## YOUR GOAL
Each entry that follows should be written again verbatim.

Saved entries
....

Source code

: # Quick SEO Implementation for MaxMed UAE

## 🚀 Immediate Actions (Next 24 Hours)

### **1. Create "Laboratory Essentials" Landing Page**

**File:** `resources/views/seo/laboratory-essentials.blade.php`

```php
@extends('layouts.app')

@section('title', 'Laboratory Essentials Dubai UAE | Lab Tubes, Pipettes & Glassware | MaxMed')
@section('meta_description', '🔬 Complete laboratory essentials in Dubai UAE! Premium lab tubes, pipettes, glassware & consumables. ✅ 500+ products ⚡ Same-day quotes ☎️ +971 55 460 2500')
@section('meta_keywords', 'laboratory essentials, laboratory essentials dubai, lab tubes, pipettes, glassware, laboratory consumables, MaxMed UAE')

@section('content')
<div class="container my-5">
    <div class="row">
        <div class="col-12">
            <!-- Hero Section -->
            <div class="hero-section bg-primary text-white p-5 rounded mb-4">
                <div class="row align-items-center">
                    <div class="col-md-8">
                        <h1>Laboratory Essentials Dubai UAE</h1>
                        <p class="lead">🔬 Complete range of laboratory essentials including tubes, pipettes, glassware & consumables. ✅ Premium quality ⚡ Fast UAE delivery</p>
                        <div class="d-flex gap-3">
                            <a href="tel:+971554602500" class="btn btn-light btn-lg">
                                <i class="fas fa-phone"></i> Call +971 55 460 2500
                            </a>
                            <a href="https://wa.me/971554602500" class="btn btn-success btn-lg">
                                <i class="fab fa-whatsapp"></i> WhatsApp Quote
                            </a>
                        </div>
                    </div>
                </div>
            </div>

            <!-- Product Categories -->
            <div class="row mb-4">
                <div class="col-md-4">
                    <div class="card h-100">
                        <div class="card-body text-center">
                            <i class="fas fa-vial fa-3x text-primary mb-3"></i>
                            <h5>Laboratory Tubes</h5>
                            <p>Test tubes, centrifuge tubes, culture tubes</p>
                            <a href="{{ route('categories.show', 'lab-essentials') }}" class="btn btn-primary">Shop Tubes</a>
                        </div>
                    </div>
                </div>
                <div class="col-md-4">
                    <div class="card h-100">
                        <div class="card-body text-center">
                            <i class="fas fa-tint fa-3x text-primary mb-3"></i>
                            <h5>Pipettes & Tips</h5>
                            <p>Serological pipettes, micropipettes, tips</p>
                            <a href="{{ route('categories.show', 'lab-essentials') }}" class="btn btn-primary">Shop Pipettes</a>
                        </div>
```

....

## ANSWER AREA
Source code

: # Quick SEO Implementation for MaxMed UAE

## 🚀 Immediate Actions (Next 24 Hours)

### **1. Create "Laboratory Essentials" Landing Page**

**File:** `resources/views/seo/laboratory-essentials.blade.php`

```php
@extends('layouts.app')

@section('title', 'Laboratory Essentials Dubai UAE | Lab Tubes, Pipettes & Glassware | MaxMed')
@section('meta_description', '🔬 Complete laboratory essentials in Dubai UAE! Premium lab tubes, pipettes, glassware & consumables. ✅ 500+ products ⚡ Same-day quotes ☎️ +971 55 460 2500')
@section('meta_keywords', 'laboratory essentials, laboratory essentials dubai, lab tubes, pipettes, glassware, laboratory consumables, MaxMed UAE')

@section('content')
<div class="container my-5">
    <div class="row">
        <div class="col-12">
            <!-- Hero Section -->
            <div class="hero-section bg-primary text-white p-5 rounded mb-4">
                <div class="row align-items-center">
                    <div class="col-md-8">
                        <h1>Laboratory Essentials Dubai UAE</h1>
                        <p class="lead">🔬 Complete range of laboratory essentials including tubes, pipettes, glassware & consumables. ✅ Premium quality ⚡ Fast UAE delivery</p>
                        <div class="d-flex gap-3">
                            <a href="tel:+971554602500" class="btn btn-light btn-lg">
                                <i class="fas fa-phone"></i> Call +971 55 460 2500
                            </a>
                            <a href="https://wa.me/971554602500" class="btn btn-success btn-lg">
                                <i class="fab fa-whatsapp"></i> WhatsApp Quote
                            </a>
                        </div>
                    </div>
                </div>
            </div>

            <!-- Product Categories -->
            <div class="row mb-4">
                <div class="col-md-4">
                    <div class="card h-100">
                        <div class="card-body text-center">
                            <i class="fas fa-vial fa-3x text-primary mb-3"></i>
                            <h5>Laboratory Tubes</h5>
                            <p>Test tubes, centrifuge tubes, culture tubes</p>
                            <a href="{{ route('categories.show', 'lab-essentials') }}" class="btn btn-primary">Shop Tubes</a>
                        </div>
                    </div>
                </div>
                <div class="col-md-4">
                    <div class="card h-100">
                        <div class="card-body text-center">
                            <i class="fas fa-tint fa-3x text-primary mb-3"></i>
                            <h5>Pipettes & Tips</h5>
                            <p>Serological pipettes, micropipettes, tips</p>
                            <a href="{{ route('categories.show', 'lab-essentials') }}" class="btn btn-primary">Shop Pipettes</a>
                        </div>
```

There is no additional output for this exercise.